Dear Kirk,

On Sat, Oct 18, 2008 at 1:18 AM, Robert DeLisle <[email protected]> wrote:
>
> I notice within the Python API that RDKit has the ability to communicate
> with PyMol.  I have not, however, been able to find an example and haven't
> quite figured it out on my own.  Could you provide an example of opening a
> file in PyMol through RDKit, please?

Sure. There's a lot of functionality there, so I'll pick an arbitrary
example get this started. If anyone has unanswered questions, please
post. Once we have a somewhat refined set of examples, I'll post it to
the wiki.

The first thing you need to do is get PyMol started with the optional
xml-rpc server running. You do this via the -R switch to PyMol. When
PyMol starts, you should see a message about the xml-rpc server
running on port 9123.

>From python (this actually ought to work for you as is if you run it
in $RDBASE/Python/qtGui/Search3D/testData):

import os
import Chem
from Chem import PyMol
# start the viewer:
s = PyMol.MolViewer()
# have pymol display a pdb file, notice that we have to provide the full path:
s.LoadFile(os.path.join(os.getcwd(),'1OIR-nowater.pdb'),'1oir')
s.Zoom('1oir')
s.SetDisplayStyle('1oir','cartoon')
# create an RDKit molecule:
m = Chem.MolFromMolFile('1oir-xtal.mol',removeHs=False)
# have pymol display it:
s.ShowMol(m,name='ligand',showOnly=False)
s.Zoom('ligand')
s.SetDisplayStyle('ligand','sticks')
# select the protein neighborhood around the ligand and add a surface:
s.SelectProteinNeighborhood('ligand','1oir',showSurface=True)
# show h bonds and bumps:
s.DisplayHBonds('hbonds','ligand','1oir')
s.DisplayCollisions('bumps','ligand','1oir')
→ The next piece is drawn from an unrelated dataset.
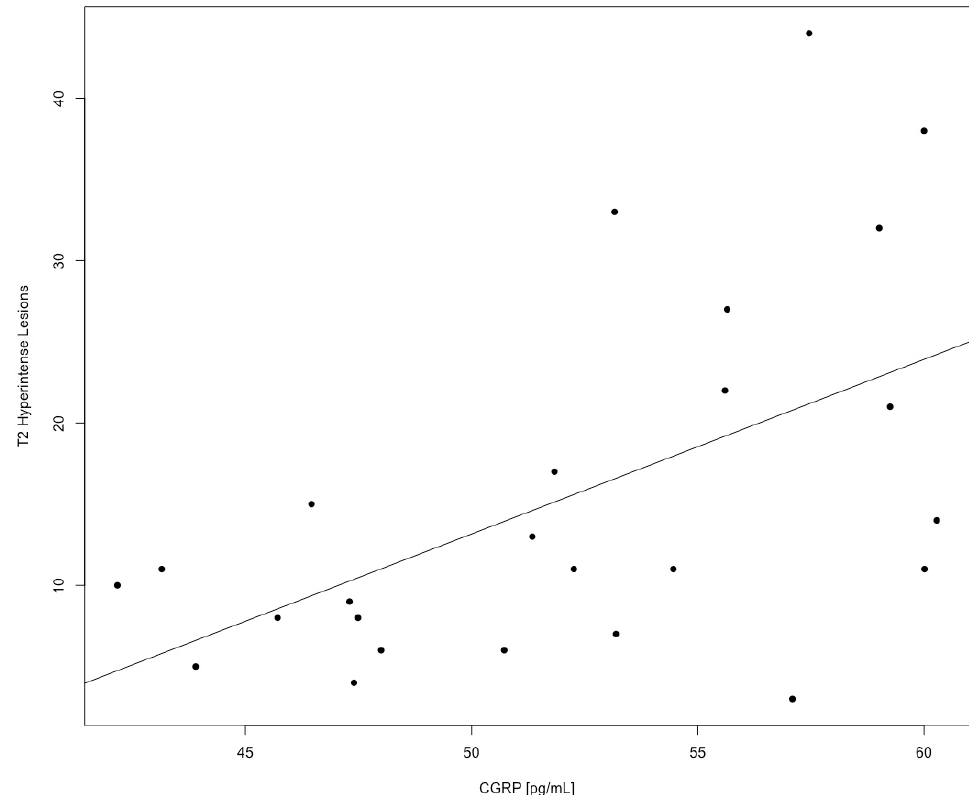
Figure 2. Linear regression plot of the α -CGRP CSF Concentration vs. Total T2 Hyperintense lesion count on MRI ( p = 0.005, Multiple R squared 0.29—Adjusted R-Squared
s is an instance of the PyMol.MolViewer class and we have so far been
using higher level methods of the class. To get more control (and see
more functionality), you can work directly with the underlying xml-rpc
server object, which the MolViewer carries around as a member named
server.

So, for example, we can use a raw pymol command to add a surface to the ligand:
s.server.do('show surface, ligand')

Or we can ask the server for its list of supported commands:
s.server.help()
or get more specific help about a particular command:
print s.server.help('sphere')

An aside: The version of the xml-rpc server that is distributed with
PyMol is somewhat out of date because I kept forgetting to send a new
version to Warren D. I remedied this this morning, so perhaps the next
version of PyMol will have an up-to-date rpc extension. Until then,
you can always copy $RDBASE/External/pymol/modules/pymol/rpc.py to
pymol's modules/pymol directory if you want the newest functionality.